Als wir den oberen Treppenansatz erreichten, zog eine Tür mit der Aufschrift »Bordküche« meine Aufmerksamkeit auf sich. »Perfekt«, sagte ich und schob mich durch die zweiflüglige Tür.
»Captain!«, rief ich, als ich den väterlich wirkenden Desmond Brookes am Tisch sitzen und die USA Today lesen sah.
»Skylar. Welche Augenweide!« Wenn er seine Kapitänsuniform gegen einen rot-weißen Anzug getauscht hätte, hätte er ausgesehen wie der Weihnachtsmann, davon war ich überzeugt.
Zur Begrüßung nahm er mich in den Arm.
»Wie geht es Mrs Brookes?«
»Hervorragend, wie immer.«
Ich lächelte. Der Captain und seine Frau waren ein vorbildliches Ehepaar, und wenn er über Mrs Brookes sprach, hing ich förmlich an seinen Lippen. »Gut zu wissen, dass es das perfekte Paar tatsächlich gibt.«
August, die hinter mir stand, räusperte sich. Ich hatte fast vergessen, dass sie dort war. »Das ist meine gute Freundin August. Zweite Stewardess. August, das hier ist der beste Kapitän der Welt.«
»Nun«, sagte er und reichte August die Hand, »zumindest, solange ich mich nicht über Sie ärgern muss.«
Ich schob mich in die Sitzbank dem Captain gegenüber. »Na, dann erzählen Sie mal. Wie ist der Eigentümer denn so? Ein Partylöwe oder eher ein Bücherwurm? Und wie ist die Crew? Kennen Sie schon alle?«
August war hinter der Wand verschwunden, und es klang, als kämpfte sie mit der Kaffeemaschine, als ein Knall vor der Bordküche und eine quietschende Tür verrieten, dass vorzeitig jemand von der Crew eingetroffen war.
»Äh … Skylar?«, rief August.
»Für mich bitte einen Café Americano«, antwortete ich. »Und einen großen schwarzen Kaffee für Captain Brookes.«
»Klar. Aber erst …« Sie tauchte wieder auf und blickte mich über die Schulter an. »Du weißt schon, das, worüber wir nicht reden wollten …«
Warum kam sie in Anwesenheit des Kapitäns auf Landon zu sprechen? Das sah August überhaupt nicht ähnlich – sie verhielt sich mir gegenüber sonst immer sehr beschützend. » Darüber reden wir später. Ich habe ein paar Dinge mit dem Captain zu besprechen.«
August trat von einem Fuß auf den anderen. »Verstehe. Ich dachte nur, du möchtest vielleicht wissen, dass bereits einige Crewmitglieder eingetroffen sind.«
Mein Magen begann zu rebellieren. Was war nur los mit ihr?
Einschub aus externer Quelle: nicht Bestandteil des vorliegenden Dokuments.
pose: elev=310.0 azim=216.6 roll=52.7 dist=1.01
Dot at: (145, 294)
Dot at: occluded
»Captain Brookes?«, fragte eine rauchige, männliche und sehr britische Stimme.
Ich brauchte ein paar Sekunden, bis ich meinen Blick auf die Gestalt richten konnte, die sich an August vorbeizuschieben versuchte, obwohl die ihr offenbar den Weg versperren wollte.
Captain Brookes stand auf und streckte die Hand genau in dem Augenblick aus, in dem Landon in Sicht kam.
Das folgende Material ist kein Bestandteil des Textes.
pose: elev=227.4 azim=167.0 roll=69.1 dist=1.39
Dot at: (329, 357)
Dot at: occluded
Mir stockte der Atem, und das Herz hämmerte mir gegen den Brustkorb, als ich in sein vertrautes Gesicht blickte.
»Landon James, Ihr neuer Deckarbeiter«, sagte er und ergriff die Hand des Kapitäns.
Das konnte doch nicht wahr sein. Mein kleiner Abstecher, mein One-Night-Stand, der Mann, der mir in der Nacht zuvor drei Orgasmen verschafft und in die Seele geblickt hatte, konnte doch nicht auf diesem Schiff arbeiten. Das war einfach unmöglich.